Damian Penny runs a Canadian website called Daimnation. It's very much right-liberal in its politics.
As we know, left-liberals are keen to declare "I am ashamed of my nation because we aren't yet free and equal". Right-liberals like Penny are different. They declare "I am proud of my country because it embodies liberal freedom."
At one level, the right-wing form of liberalism is more appealing to conservatives. It at least allows for a bit of national pride. Unfortunately, though, it has a negative side. It leads a lot of right-liberals to define whatever happens in their society as a positive example of human freedom. Even hopelessly corrupt things are treated as important aspects of liberty.
For instance, Penny recently discussed the case of Kassim Mohamed. He is a former Muslim resident of Canada who returned to make some videos and was arrested on suspicion of being a terrorist.
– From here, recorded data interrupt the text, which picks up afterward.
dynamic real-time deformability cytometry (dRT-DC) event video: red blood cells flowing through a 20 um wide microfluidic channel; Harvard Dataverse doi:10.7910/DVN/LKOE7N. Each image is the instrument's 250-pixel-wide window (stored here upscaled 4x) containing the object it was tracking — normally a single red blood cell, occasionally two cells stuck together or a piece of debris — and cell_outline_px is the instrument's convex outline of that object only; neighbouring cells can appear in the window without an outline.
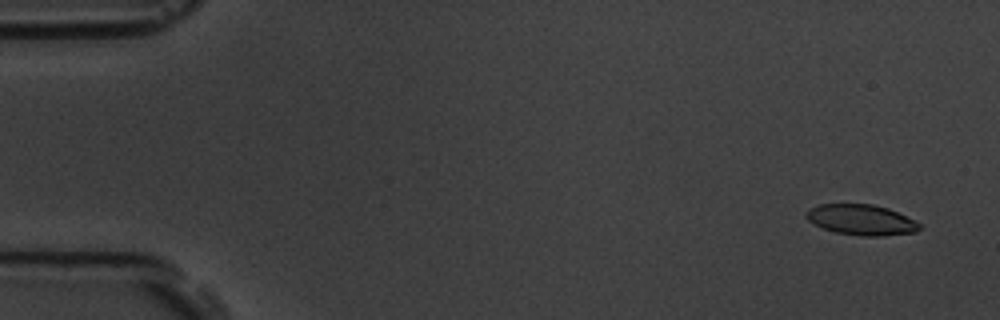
{"species": "common noctule bat (a hibernating species)", "species_latin": "Nyctalus noctula", "temperature_condition": "room temperature", "stored_images_in_passage": 5, "camera_frame_rate_fps": 3000, "um_per_image_px": 0.085, "animal": {"sex": "male", "body_mass_g": 19.5, "forearm_length_mm": 54.6}, "frame": {"image": 1, "passage_image": 1, "time_ms": 0.0, "image_size_px": [1000, 320], "cell_outline_px": [[920, 228], [916, 232], [880, 236], [860, 236], [836, 232], [824, 228], [808, 220], [804, 216], [804, 212], [808, 208], [820, 204], [872, 204], [888, 208], [920, 224]], "centroid_in_image_um": [73.16, 18.68], "position_along_channel_um": 11.8, "area_um2": 20.0}}
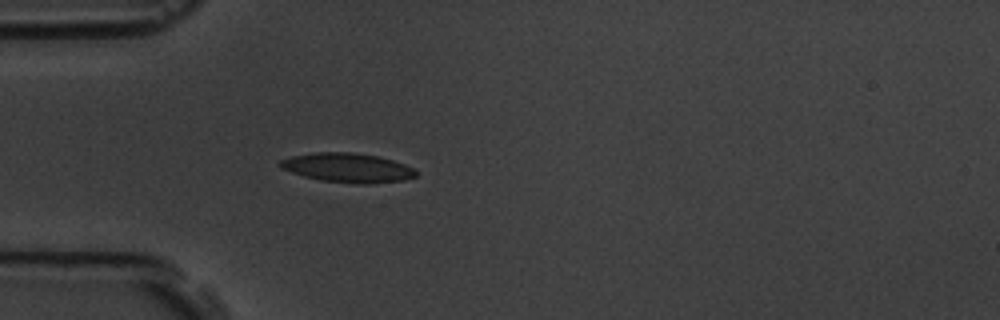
{"frame": {"image": 2, "passage_image": 5, "time_ms": 4.667, "image_size_px": [1000, 320], "cell_outline_px": [[416, 176], [404, 180], [368, 184], [356, 184], [320, 180], [304, 176], [280, 168], [276, 164], [280, 160], [292, 156], [316, 152], [352, 152], [376, 156], [392, 160], [404, 164], [412, 168], [416, 172]], "centroid_in_image_um": [29.51, 14.26], "position_along_channel_um": 55.5, "area_um2": 23.12}}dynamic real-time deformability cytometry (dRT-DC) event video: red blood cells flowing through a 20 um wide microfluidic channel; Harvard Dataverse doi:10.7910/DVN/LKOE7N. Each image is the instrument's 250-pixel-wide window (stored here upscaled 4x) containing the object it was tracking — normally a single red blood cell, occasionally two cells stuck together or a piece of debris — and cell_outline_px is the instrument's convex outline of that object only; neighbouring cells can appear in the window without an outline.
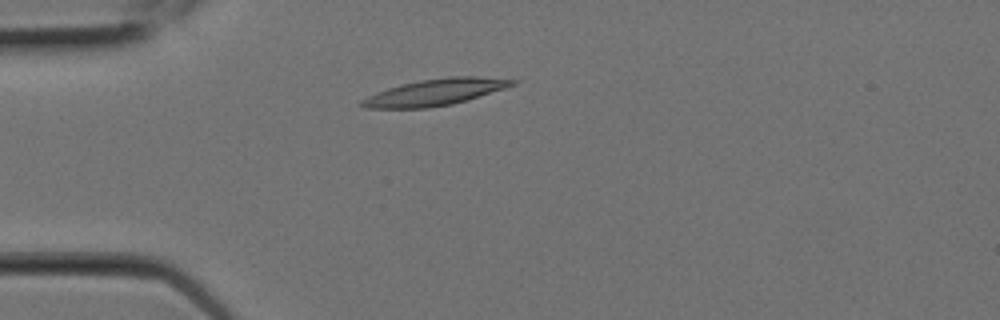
{"species": "Egyptian fruit bat (a non-hibernating species)", "species_latin": "Rousettus aegyptiacus", "temperature_condition": "room temperature", "stored_images_in_passage": 7, "camera_frame_rate_fps": 3000, "um_per_image_px": 0.085, "animal": {"sex": "female"}, "frame": {"image": 1, "passage_image": 4, "time_ms": 1.0, "image_size_px": [1000, 320], "cell_outline_px": [[520, 80], [516, 84], [504, 88], [452, 104], [428, 108], [364, 108], [360, 104], [360, 100], [368, 96], [388, 88], [400, 84], [420, 80], [448, 76], [476, 76]], "centroid_in_image_um": [36.98, 7.83], "position_along_channel_um": 48.0, "area_um2": 23.06}}
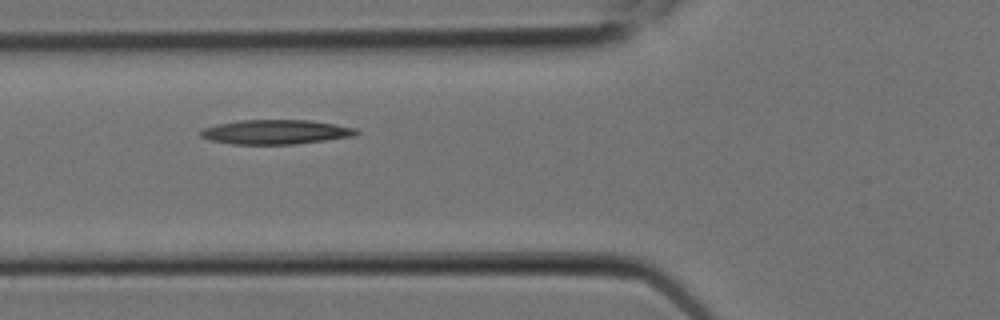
{"frame": {"image": 2, "passage_image": 6, "time_ms": 1.667, "image_size_px": [1000, 320], "cell_outline_px": [[360, 132], [356, 136], [296, 144], [232, 144], [212, 140], [200, 136], [200, 132], [204, 128], [216, 124], [240, 120], [308, 120], [336, 124], [356, 128]], "centroid_in_image_um": [23.48, 11.21], "position_along_channel_um": 102.3, "area_um2": 22.2}}
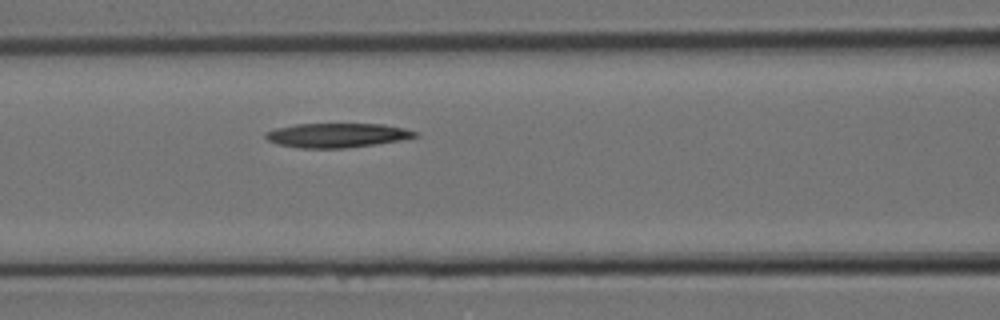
{"frame": {"image": 3, "passage_image": 7, "time_ms": 2.0, "image_size_px": [1000, 320], "cell_outline_px": [[420, 136], [400, 140], [376, 144], [344, 148], [300, 148], [276, 144], [268, 140], [264, 136], [264, 132], [276, 128], [296, 124], [384, 124], [404, 128], [416, 132]], "centroid_in_image_um": [28.62, 11.5], "position_along_channel_um": 138.0, "area_um2": 21.21}}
His defence was that he was taping some of the decadent aspects of Canadian culture to prove to his family the benefits of returning to a Muslim country.
For Penny this was proof positive that the "Islamofascists" hate the West because of our "freedoms". Penny wrote "I defy anyone to read this article from today's National Post and still deny that Islamofascists do have a problem with the free, open societies of the West."
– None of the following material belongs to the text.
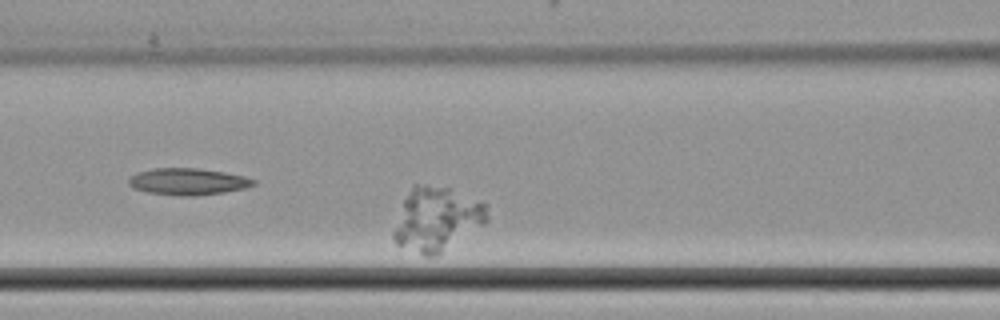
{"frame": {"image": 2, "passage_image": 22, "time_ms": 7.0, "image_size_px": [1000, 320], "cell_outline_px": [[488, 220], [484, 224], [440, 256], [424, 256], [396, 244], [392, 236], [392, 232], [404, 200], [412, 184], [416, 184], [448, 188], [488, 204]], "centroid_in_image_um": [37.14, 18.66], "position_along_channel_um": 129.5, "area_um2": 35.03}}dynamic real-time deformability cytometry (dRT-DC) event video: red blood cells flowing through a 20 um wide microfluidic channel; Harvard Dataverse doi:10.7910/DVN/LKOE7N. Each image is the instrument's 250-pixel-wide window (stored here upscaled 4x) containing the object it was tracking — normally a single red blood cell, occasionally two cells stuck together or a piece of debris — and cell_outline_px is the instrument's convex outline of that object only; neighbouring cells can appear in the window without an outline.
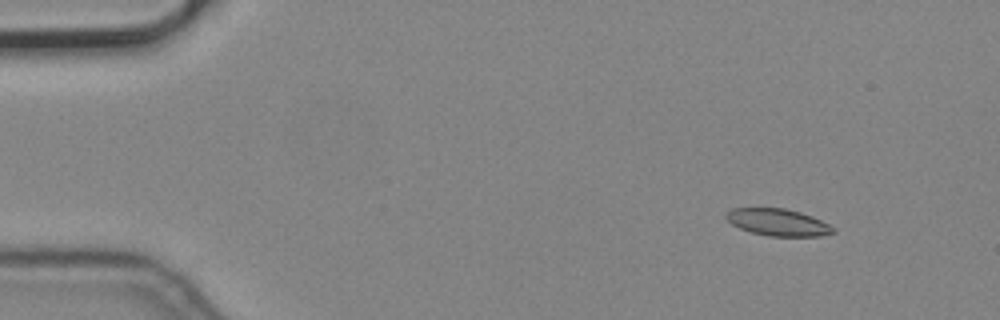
{"species": "common noctule bat (a hibernating species)", "species_latin": "Nyctalus noctula", "temperature_condition": "cold", "stored_images_in_passage": 6, "camera_frame_rate_fps": 3000, "um_per_image_px": 0.085, "animal": {"sex": "male", "body_mass_g": 19.2, "forearm_length_mm": 51.8}, "frame": {"image": 1, "passage_image": 2, "time_ms": 0.333, "image_size_px": [1000, 320], "cell_outline_px": [[836, 232], [820, 236], [768, 236], [752, 232], [740, 228], [732, 224], [724, 216], [732, 208], [784, 208], [800, 212], [812, 216], [836, 228]], "centroid_in_image_um": [66.15, 18.9], "position_along_channel_um": 18.9, "area_um2": 16.76}}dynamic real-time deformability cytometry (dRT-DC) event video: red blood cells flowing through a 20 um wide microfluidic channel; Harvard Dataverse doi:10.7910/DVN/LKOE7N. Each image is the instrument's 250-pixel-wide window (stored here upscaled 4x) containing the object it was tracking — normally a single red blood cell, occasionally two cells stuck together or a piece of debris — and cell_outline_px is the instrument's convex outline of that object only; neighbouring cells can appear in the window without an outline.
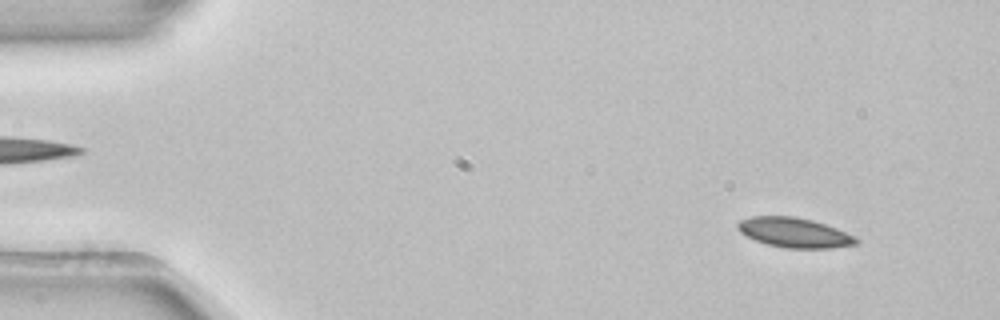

The problem is that many of the things Mr Mohamed objected to are indeed examples of Western decadence: he didn't like a billboard of a naked woman being hung over a Toronto mosque, prostitution, drug addiction and Canadian men abusing young girls in the Caribbean.
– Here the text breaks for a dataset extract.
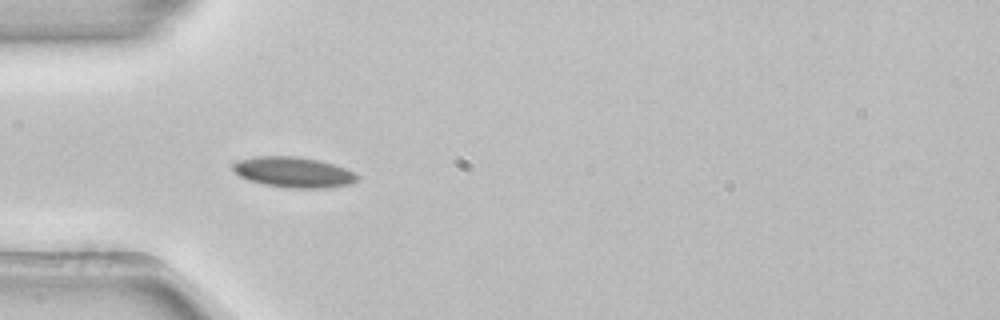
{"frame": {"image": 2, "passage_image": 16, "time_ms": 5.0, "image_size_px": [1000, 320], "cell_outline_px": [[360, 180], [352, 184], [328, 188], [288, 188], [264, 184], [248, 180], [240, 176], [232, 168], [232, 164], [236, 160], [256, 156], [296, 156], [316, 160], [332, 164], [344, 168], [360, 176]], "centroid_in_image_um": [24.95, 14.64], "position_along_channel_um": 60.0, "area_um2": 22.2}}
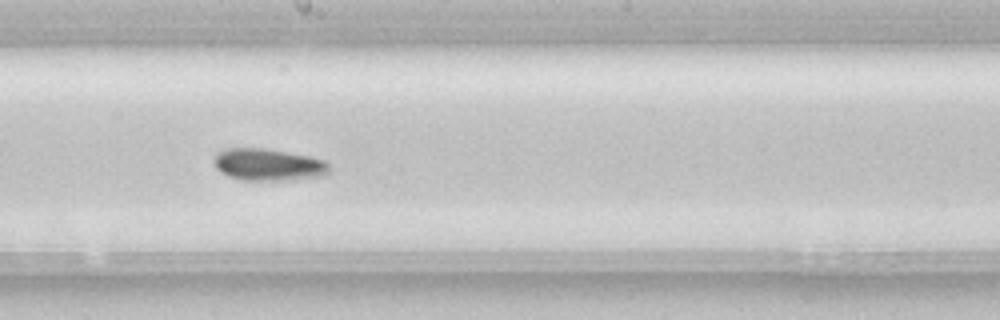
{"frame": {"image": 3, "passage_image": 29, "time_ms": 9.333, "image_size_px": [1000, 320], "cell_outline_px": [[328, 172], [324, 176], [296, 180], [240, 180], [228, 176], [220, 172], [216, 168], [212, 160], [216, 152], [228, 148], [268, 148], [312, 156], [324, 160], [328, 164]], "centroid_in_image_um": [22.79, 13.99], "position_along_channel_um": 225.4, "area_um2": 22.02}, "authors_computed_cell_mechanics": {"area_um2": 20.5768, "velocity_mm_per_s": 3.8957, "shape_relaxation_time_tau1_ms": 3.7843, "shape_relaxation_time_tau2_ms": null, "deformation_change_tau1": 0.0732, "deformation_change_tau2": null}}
For Damian Penny the fact that Mr Mohamed objects to these things is enough to prove that he is an "Islamofascist" who hates the "freedom" of the West. So we are supposed to embrace things like drug addiction and prostitution and sex tours as proof positive of our Western liberty.
Better just to admit that the modern West does have corruptions and decadence. It doesn't mean we have to become self-hating left-liberals. There is the option of doing what our ancestors were forced to do often enough: to undertake long-term reforms to improve the situation.